Waterford - For neighbors of the former Seaside Regional Center, who have for 15 years followed its transition from a state-owned facility to private hands, two points seemed definite: Any new development would be restricted to people over 55, and an effort would be made to preserve the Beaux Arts buildings on the site.
But over that time the real estate market for age-restricted housing has decreased, and condition of the eight Cass Gilbert-designed buildings has deteriorated.
Farmington-based developer Mark Steiner, who has an $8 million agreement with the state to buy the former sanitarium and home for the mentally disabled, wants a zoning change to eliminate the age requirement and add new language that would permit the demolition of one or more historic structures on the 32-acre campus.
Residents will have chance to comment at a public hearing of the Planning and Zoning Commission 7 p.m. Monday at Town Hall.
"We've had quite the roller-coaster ride," said Kim Bruno, of Shore Road.
In April, the legislature's Government Administration and Elections Committee approved the sale of the property to Steiner, who first inquired about the property in 1997.
The state agreed to sell the property to Steiner in 2006, but in 2007 a legislative panel voted to keep the property.
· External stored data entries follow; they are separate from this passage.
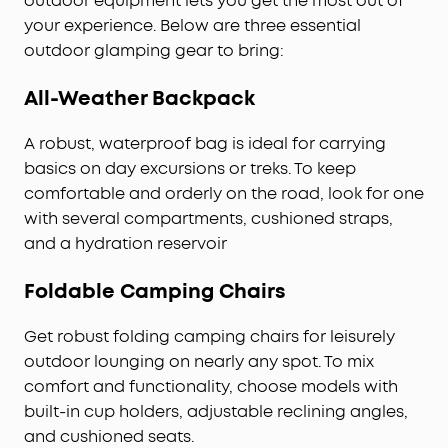
outdoor equipment lets you get the most out of
your experience. Below are three essential
outdoor glamping gear to bring:
All-Weather Backpack
A robust, waterproof bag is ideal for carrying
basics on day excursions or treks. To keep
comfortable and orderly on the road, look for one
with several compartments, cushioned straps,
and a hydration reservoir
Foldable Camping Chairs
Get robust folding camping chairs for leisurely
outdoor lounging on nearly any spot. To mix
comfort and functionality, choose models with
built-in cup holders, adjustable reclining angles,
and cushioned seats.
An investigation then by The Day uncovered emails from former Gov. M. Jodi Rell's chief of staff Lisa Moody suggesting that the property be preserved as a "legacy item" for the governor.
In May 2010, the Department of Public Works announced it would sell Seaside to Steiner.
In May 2011, Steiner received approval for the purchase from the attorney general.
In the meantime Steiner has been part of two court cases involving his finances.
In December 2010, Farmington Bank initiated foreclosure proceedings in Hartford Superior Court against Steiner and his wife, Linda Steiner, on their home in Avon. The matter is still in court.
In May, Steiner prevailed in a lawsuit claiming that he owed back interest on a loan dating to 1982. The case is now under appeal.
Reached Thursday, Steiner declined to comment on any matter not related to the zone change application.
For now, the proposed zone changes don't sit well with people who live near Seaside, which has sat virtually dormant since the state closed the center in 1996.
According to Debby Green, who lives on Woodsea Place, dispensing with the 55-plus requirement could strain the public schools and alter the density of the neighborhood.
"That has always been part (of the regulations)," Green said. The current zoning regulations have been in effect since the late 1990s, according to town director of planning Tom Wagner.
Proponents of age-restricted housing say it is a method to expand the real estate tax base without overburdening the public schools with more students.
In an interview Tuesday, Steiner said the market for age restricted housing has shifted since the requirement was put in during the late 1990s, and there have been "a number of failures."
"Most people who buy age-restricted are in their 70s," Steiner said. "It's not a reliable market."
Steiner said the price of the condos would start at about $500,000. "If you are going to spend $500,000 and you have kids, you are more likely to buy a house with a yard," Steiner said.
Steiner plans to market the development to people who live in metropolitan New York for second homes and to empty-nesters. His vision includes concierge service and dining areas for events.
Although the property is zoned for 130 units, Steiner said no final decision has been made on how many will be built.
Steiner is also seeking authority to demolish some of the buildings on the Seaside campus if they cannot be preserved.
"We're not necessarily going to demolish them, but we are seeking a provision in case it is not feasible to keep them," Steiner said. Steiner said he would hire an engineer qualified to evaluate historic structures.
According to Steiner the structures, which are on the National Register of Historic Places, have fallen into disrepair since negotiations with the state failed.
A spokesman for the National Trust for Historic Preservation said that as long as there is not any federal money involved in the project, any preservation or reuse of the building is at the discretion of the owner.
Town historian and Town Clerk Robert Nye said citizens can apply for 30-day and 60-day delays or file for an injunction to halt any demolition.
Steiner said any replacement structures would replicate the buildings and feature Beaux Arts flourishes.
As a point of comparison, Steiner mentioned the new Ocean House Hotel in Watch Hill, R.I., which incorporated designs from the old hotel into the modern structure.
Neighbors around the Seaside property said they expect a large turnout at the hearing Monday, and some are requesting that both the town and Steiner work more closely with them.
Kathy Jacques said the neighbors were more involved "in the beginning" but are now feeling left out of any decisions.
"It hasn't been inclusive," Jacques said.
Steiner said Tuesday he plans to hold small workshops with neighbors about his plans for the site.